Baptism signifies a union with Christ. The old preconversion life has been crucified with Christ. The “body of sin” is not destroyed, but it is deprived of its power; its domination is broken. The liberation occurs in salvific stages. First, one’s former self is crucified with Christ, in order that, second, the lower part of one’s nature is deprived of its power, with the result that, third, one lives no longer in bondage to sin.
God once again uses death as a tool of reconciliation (see the comments on 1:1–7). Physically, death wipes out all old accounts and frees sinners from all obligations to former masters. Metaphorically, the old self in its unredeemed state with evil thoughts, words, and actions dies. The believer is a new person, completely changed, living in a new dimension.
Verse 11 introduces the idea of being “in Christ,” one of the most important themes in Paul’s writings. To be “in Christ” means that a person has entered into a union with Christ, “the second Adam.” The believer becomes a member of a new race of beings whose head is Christ. Christianity, though, is not only a spiritual experience of mystical union with Christ; it is a way of living. Paul therefore exhorts his readers to live the kind of sinless lives he thinks should be the believers’ normal existence (vv. 2, 7, 11).

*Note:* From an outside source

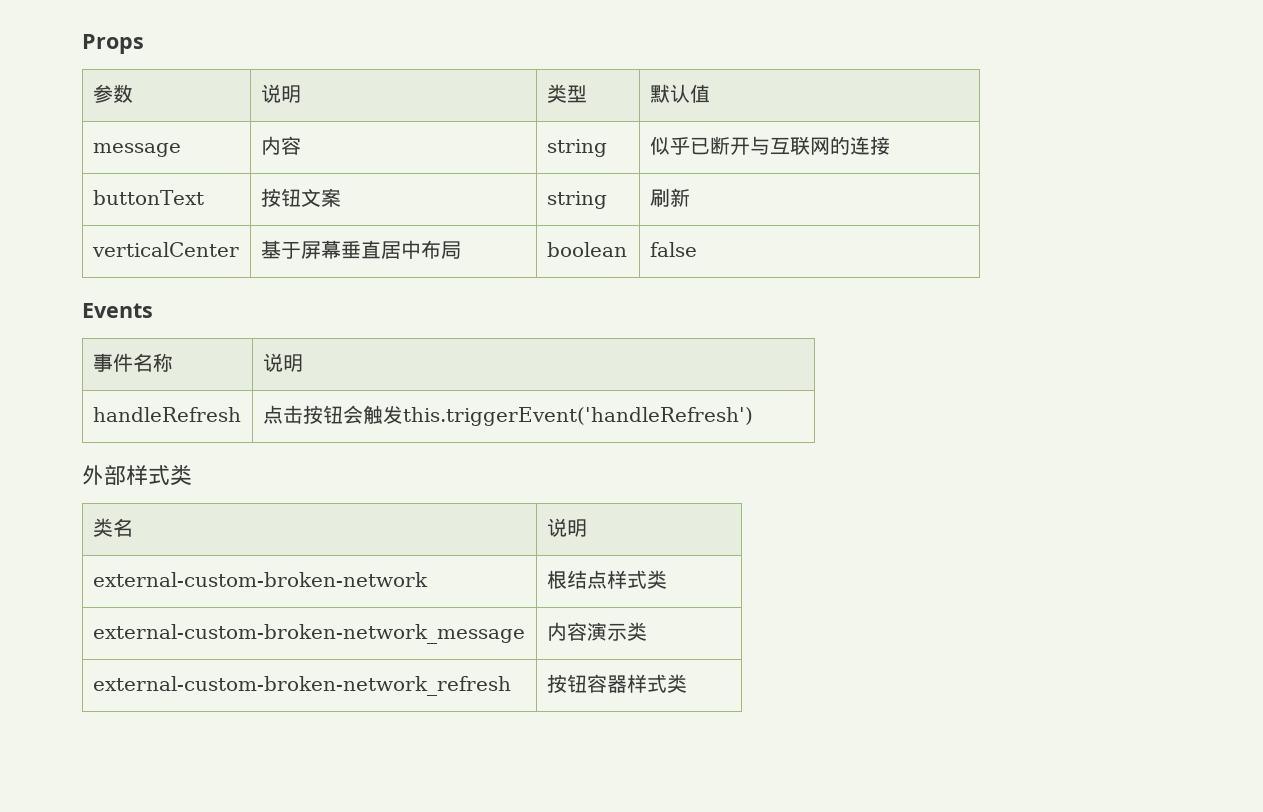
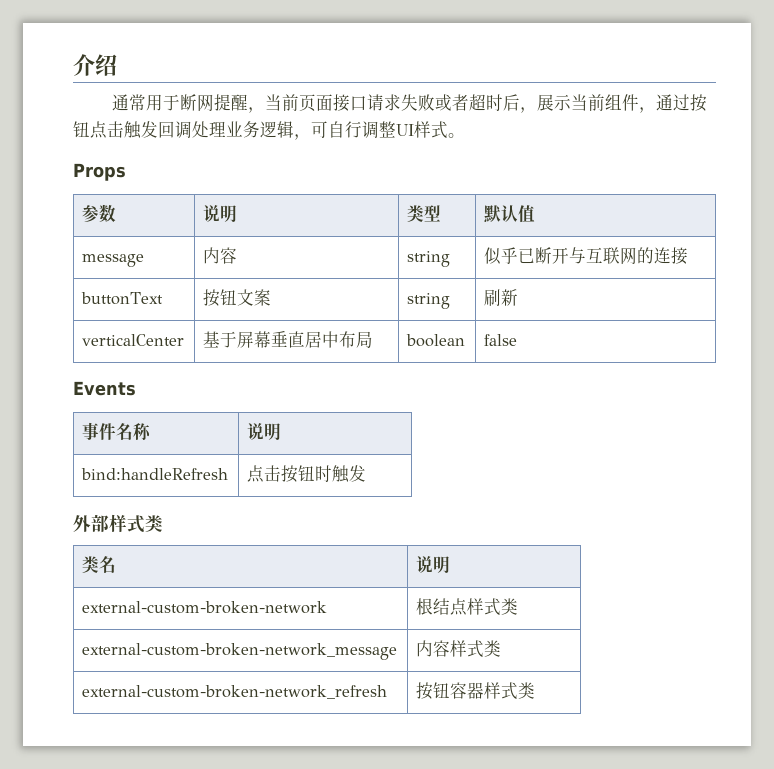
(82, 44) none -> [73,54,117,76] [111,94,707,113] [73,121,465,140] 介绍 // 通常用于断网提醒，当前页面接口请求失败或者超时后，展示当前组件，通过按钮点击触发回调处理业务逻辑，可自行调整UI样式。 //
[92,407,241,422] handleRefresh -> [81,468,229,480] bind:handleRefresh
[342,405,753,426] 会触发this.triggerEvent('handleRefresh') -> [315,465,367,483] 时触发
[586,622,627,641] 演示 -> [450,640,485,658] 样式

6:15–23, The Enslaved of Righteousness
As in v. 1, Paul begins this section with a question from an imaginary opponent in characteristic diatribe style: “Should we sin because we are not under law but under grace?” (v. 15). Many concluded that there can be no morality without law. Paul seeks to show that there is a definite change in conduct for the Christian, which is the product rather than the antithesis of grace, a true moral righteousness without being a law-centered righteousness.